- Facebook put an emphasis on the power of short-form native mobile video for marketers during a Q2 earnings call yesterday. The company reported strong earnings for the quarter, hitting nearly $9.2 billion in revenue — a 47% jump over the same period last year — with mobile ad revenue growing 53% year-over-year to $8 billion, making for 87% of total ad revenue.
- On the earnings call, Chief Operating Officer Sheryl Sandberg emphasized that producing "short-form snackable content is a big opportunity" for businesses on mobile, both through Facebook's core product and also properties like its image-sharing platform Instagram. Advertising via full-screen ads on Instagram Stories, a video messaging feature which competes directly with Snapchat, was cited by Sandberg as another new opportunity for marketers to drive business objectives like awareness and sales.
- Another point of conversation for Facebook was its push into premium original video programming, with a two-tiered service expected to launch its first offerings next month. Sandberg told CNBC in a post-earnings interview that Facebook is still in the early investment stages when it comes to episodic content and that the company is ramping up data centers and staffing to handle the increased video traffic.

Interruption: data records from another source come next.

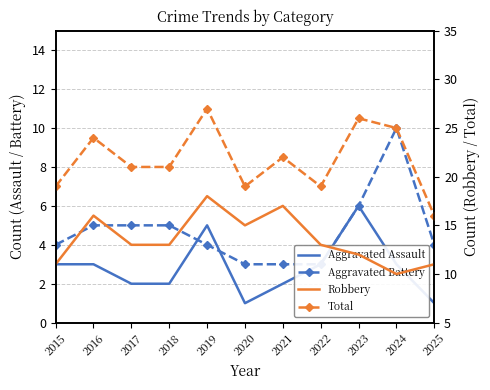

What is the value of the Total point at the 1st from the left?

19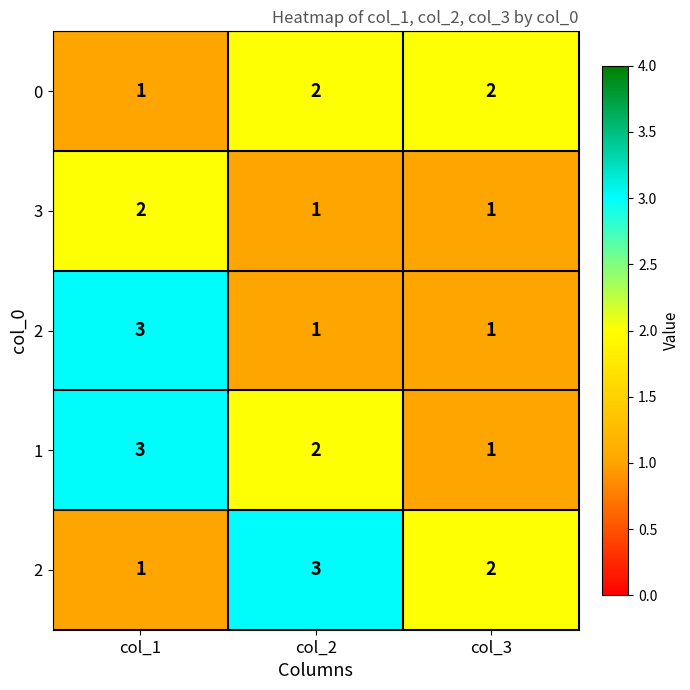

What is the difference between the highest and lowest values at col_2?

2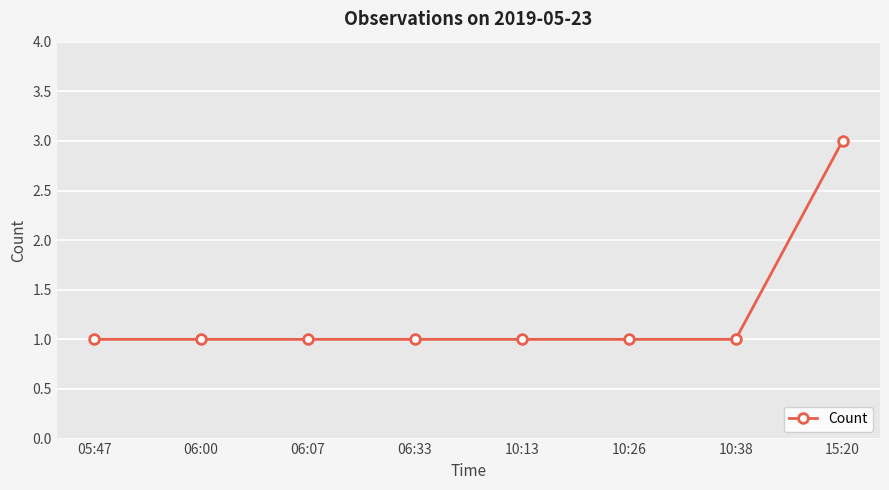

What is the change in value from 06:07 to 15:20?

+2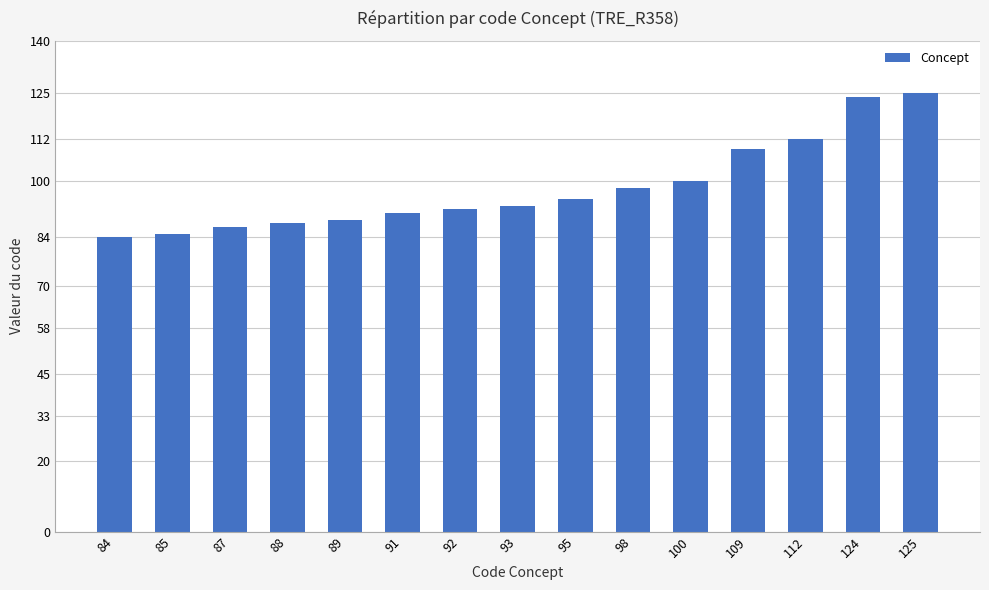

How many series are shown in this chart?

1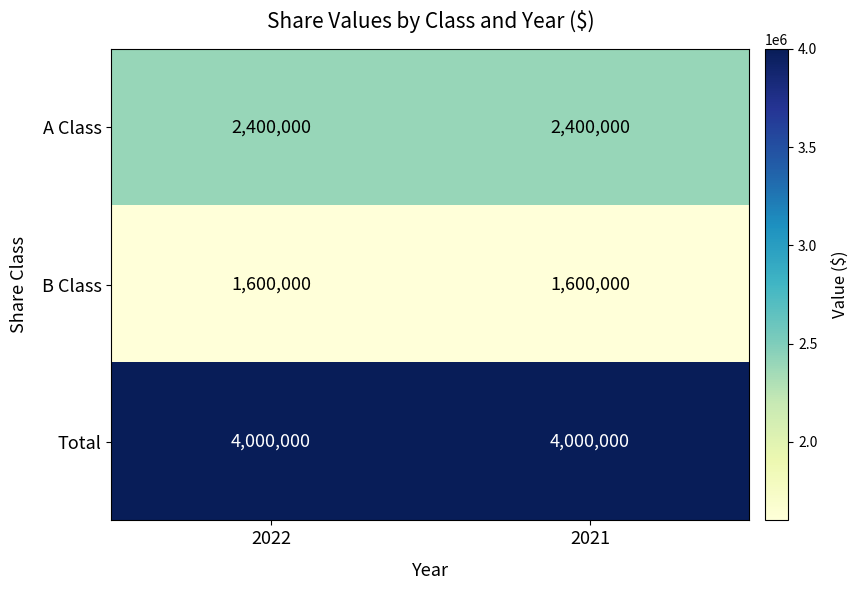

True or false: B Class has a value of 1600000 at 2022.

True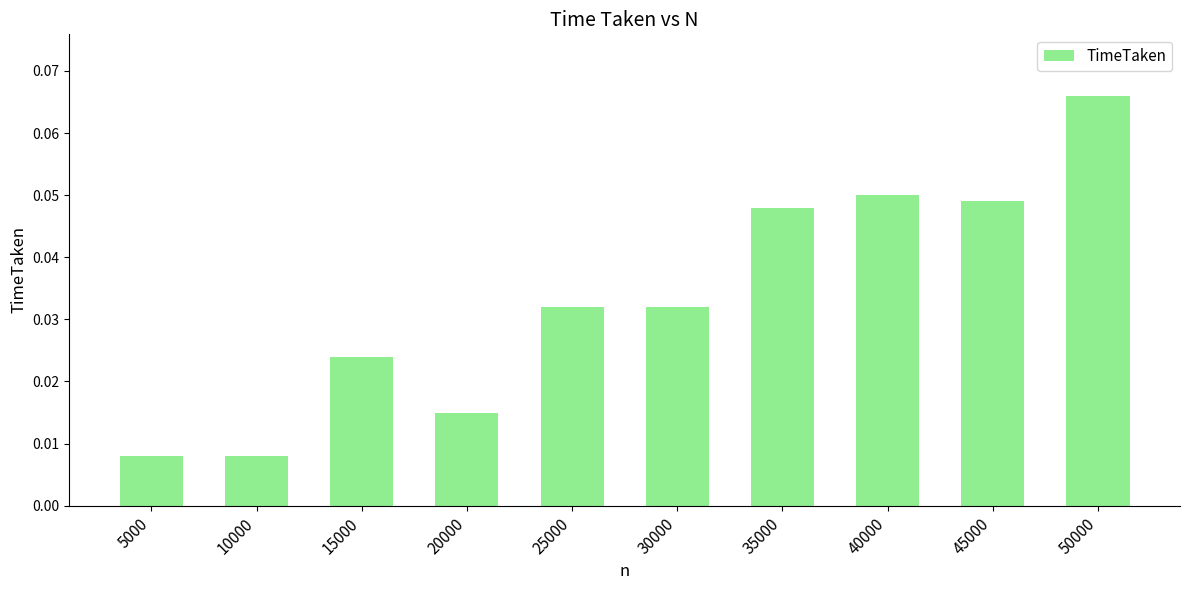

Between 20000 and 5000, which is larger?

20000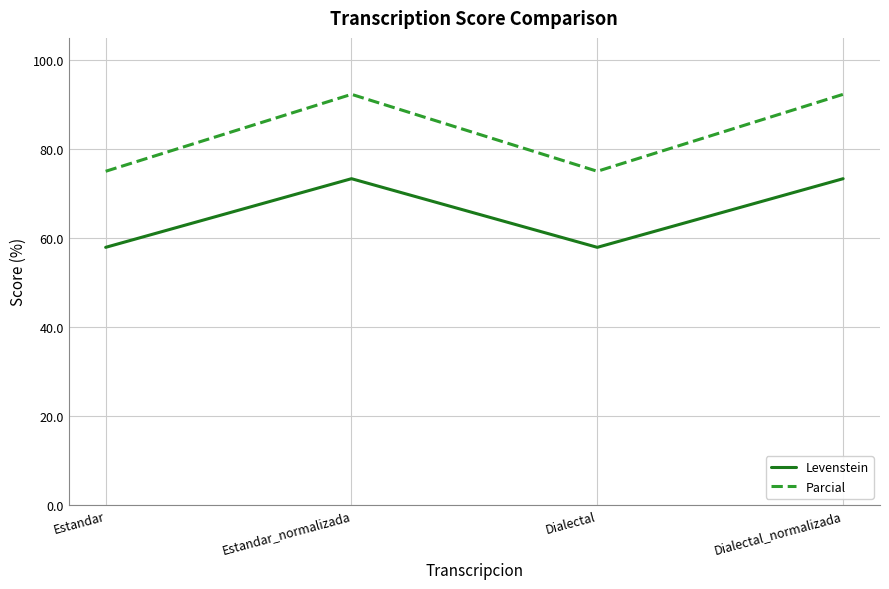

Read the Parcial value at Estandar_normalizada.

92.3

Facebook's ad load growth is continuing to slow this year, an issue that's been acknowledged multiple times by CFO David Wehner and was outlined once again on the earnings call yesterday. Video remains a key point of focus for Facebook in beating that stagnation and driving new revenue, with mobile video content and especially short-form video mobile content taking center stage.
Sandberg pointed to several cases where brands saw results in promoting what she deemed "snackable" video via Facebook platforms. Juice maker Tropicana, for example, tested 6-second video ads against more standard 15- and 30-second ads. The shorter option drove higher brand metrics "across the board," including through a 16-point lift in brand awareness versus just a 6-point lift for the longer offerings.
Instagram Stories is a newer product, only rolling out full-screen ads globally in March. The feature is often cited as siphoning off Snapchat's users and influencer talent, and is also increasingly favored by some marketers. Ben & Jerry's, in another example from Sandberg, ran an awareness campaign through Stories that saw a 14-point lift in ad recall and a 2-point lift in purchase intent for a new product, its Pint Slices ice cream.
Despite the case studies highlighted by Sandberg, some in the industry, especially on the agency side, have resisted the notion that the trend toward extra-short video ads has been beneficial for marketers. Several agency creative executives interviewed by Business Insider earlier this month suggested that the truncated video format kills creativity and hampers the ability to tell stories and forge the proper emotional connection with viewers.